The brilliant lights of Levy's Cafe brought her back to Grand Street.

"Here is it." He led her in and over to a corner table. "Chopped herring and onions for two," he ordered with a flourish.

"Ain't there some American eating on the card?" interposed Shenah Pessah.

He laughed indulgently. "If I lived in America for a hundred years I couldn't get used to the American eating. What can make the mouth so water like the taste and the smell from herring and onions?"

"There's something in me--I can't help--that so quickly takes on to the American taste. It's as if my outside skin only was Russian; the heart in me is for everything of the new world--even the eating."

"Nu, I got nothing to complain against America. I don't like the American eating, but I like the American dollar.
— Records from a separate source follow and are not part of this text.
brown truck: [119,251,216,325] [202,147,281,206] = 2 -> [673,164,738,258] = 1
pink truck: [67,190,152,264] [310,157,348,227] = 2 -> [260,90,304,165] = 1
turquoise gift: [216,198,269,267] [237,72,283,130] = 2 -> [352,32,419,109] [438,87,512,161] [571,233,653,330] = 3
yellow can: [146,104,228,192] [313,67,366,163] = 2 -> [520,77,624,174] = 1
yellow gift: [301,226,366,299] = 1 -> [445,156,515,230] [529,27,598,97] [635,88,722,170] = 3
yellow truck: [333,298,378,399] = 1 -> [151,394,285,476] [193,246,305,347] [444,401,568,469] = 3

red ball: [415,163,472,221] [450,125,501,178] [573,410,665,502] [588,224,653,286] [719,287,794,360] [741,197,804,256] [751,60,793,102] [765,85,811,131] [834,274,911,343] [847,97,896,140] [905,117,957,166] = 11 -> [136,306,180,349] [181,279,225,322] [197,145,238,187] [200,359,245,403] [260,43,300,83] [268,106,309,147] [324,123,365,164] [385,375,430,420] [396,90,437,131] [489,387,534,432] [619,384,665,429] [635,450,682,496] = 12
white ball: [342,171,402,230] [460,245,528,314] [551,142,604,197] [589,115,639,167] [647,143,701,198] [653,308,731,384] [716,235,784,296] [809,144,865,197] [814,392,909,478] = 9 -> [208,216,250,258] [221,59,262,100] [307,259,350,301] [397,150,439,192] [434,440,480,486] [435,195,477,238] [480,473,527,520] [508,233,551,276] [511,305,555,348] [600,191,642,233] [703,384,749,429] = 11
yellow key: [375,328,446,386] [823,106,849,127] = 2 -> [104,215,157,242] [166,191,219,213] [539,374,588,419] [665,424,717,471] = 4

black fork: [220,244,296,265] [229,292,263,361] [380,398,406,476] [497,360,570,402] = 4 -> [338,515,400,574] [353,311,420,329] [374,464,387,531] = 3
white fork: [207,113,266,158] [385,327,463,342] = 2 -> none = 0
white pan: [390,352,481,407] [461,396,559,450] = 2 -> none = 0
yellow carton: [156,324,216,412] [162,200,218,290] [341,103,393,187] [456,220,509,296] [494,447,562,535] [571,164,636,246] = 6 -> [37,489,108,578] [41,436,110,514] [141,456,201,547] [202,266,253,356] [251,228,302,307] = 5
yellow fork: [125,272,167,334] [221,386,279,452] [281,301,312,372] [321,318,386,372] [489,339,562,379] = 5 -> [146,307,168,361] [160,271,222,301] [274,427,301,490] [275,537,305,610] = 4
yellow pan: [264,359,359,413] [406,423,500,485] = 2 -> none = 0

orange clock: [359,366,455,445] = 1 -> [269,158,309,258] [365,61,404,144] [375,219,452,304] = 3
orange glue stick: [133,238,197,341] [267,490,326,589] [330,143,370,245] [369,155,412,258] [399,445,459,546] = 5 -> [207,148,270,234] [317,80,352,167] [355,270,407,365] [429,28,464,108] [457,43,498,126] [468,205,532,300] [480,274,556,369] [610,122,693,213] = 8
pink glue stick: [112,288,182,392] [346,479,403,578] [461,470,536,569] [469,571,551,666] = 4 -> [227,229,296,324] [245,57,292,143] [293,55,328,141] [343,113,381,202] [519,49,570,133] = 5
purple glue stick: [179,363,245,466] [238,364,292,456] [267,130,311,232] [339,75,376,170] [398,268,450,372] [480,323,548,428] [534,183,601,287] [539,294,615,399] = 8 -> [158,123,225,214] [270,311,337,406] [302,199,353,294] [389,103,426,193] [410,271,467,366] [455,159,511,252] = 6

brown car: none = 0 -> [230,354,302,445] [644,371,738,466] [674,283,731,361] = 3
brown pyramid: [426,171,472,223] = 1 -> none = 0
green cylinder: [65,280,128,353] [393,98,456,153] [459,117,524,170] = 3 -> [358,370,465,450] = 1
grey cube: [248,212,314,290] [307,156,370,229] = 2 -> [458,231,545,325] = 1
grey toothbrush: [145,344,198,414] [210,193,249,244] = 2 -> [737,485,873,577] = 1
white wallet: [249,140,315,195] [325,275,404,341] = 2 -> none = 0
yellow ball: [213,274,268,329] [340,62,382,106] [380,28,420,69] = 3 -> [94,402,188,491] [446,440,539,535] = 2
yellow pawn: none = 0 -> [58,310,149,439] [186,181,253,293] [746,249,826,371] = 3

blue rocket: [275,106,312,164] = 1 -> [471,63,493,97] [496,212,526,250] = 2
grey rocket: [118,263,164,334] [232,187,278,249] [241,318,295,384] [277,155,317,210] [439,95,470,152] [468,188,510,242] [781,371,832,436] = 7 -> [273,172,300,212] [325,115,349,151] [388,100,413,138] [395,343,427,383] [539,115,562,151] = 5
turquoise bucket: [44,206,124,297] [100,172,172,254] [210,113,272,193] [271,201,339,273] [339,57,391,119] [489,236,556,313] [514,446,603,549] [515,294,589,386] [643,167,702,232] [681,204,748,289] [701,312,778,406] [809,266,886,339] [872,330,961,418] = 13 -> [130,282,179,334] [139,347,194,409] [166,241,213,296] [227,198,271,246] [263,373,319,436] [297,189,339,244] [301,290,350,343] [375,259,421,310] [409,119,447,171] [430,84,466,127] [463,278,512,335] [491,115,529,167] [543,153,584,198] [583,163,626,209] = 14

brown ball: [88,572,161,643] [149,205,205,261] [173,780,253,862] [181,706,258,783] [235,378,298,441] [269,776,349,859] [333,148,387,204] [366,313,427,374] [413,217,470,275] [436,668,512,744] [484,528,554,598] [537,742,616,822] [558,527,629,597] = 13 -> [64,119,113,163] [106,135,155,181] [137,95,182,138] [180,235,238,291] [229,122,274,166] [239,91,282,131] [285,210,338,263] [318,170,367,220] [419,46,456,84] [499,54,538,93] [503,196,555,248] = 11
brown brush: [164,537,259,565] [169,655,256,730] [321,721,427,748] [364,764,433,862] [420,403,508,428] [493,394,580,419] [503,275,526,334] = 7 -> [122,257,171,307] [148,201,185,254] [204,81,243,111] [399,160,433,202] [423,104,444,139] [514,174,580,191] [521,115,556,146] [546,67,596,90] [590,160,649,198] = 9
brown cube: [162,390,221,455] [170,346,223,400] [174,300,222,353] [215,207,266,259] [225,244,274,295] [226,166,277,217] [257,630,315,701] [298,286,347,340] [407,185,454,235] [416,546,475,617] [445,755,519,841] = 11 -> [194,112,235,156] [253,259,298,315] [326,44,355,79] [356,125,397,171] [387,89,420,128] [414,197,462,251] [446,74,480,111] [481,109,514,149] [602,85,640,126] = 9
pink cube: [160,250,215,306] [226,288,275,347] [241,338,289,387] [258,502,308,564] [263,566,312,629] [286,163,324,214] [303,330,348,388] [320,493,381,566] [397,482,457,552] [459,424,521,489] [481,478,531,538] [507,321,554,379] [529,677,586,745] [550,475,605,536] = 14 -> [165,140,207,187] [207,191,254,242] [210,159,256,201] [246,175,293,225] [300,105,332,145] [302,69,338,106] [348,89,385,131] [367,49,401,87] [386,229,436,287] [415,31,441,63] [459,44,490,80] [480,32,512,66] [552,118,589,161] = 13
Look only on me!" He expanded his chest. "I came to America a ragged nothing--and--see--" He exhibited a bank-book in four figures, gesticulating grandly, "And I learned in America how to sign my name!"

"Did it come hard to learn?" she asked under her breath.

"Hard?" His face purpled with excitement. "It would be easier for me to lift up this whole house on my shoulders than to make one little dot of a letter. When I took my pencil--Oi weh! The sweat would break out on my face! 'I can't, I can't!' I cried, but something in me jumped up. 'You can--you yok--you must!'--Six months, night after night, I stuck to it--and I learned to twist around the little black hooks till it means--me--Sam Arkin."

He had the rough-hewn features of the common people, but he lifted his head with the pride of a king. "Since I can write out my name, I feel I can do anything. I can sign checks, put money in the bank, or take it out without n.o.body to help me."

As Shenah Pessah listened, unconsciously she compared Sam Arkin, glowing with the frank conceit of the self-made man, his neglected teeth, thick, red lips, with that of the Other One--made ever more beautiful with longings and dreams.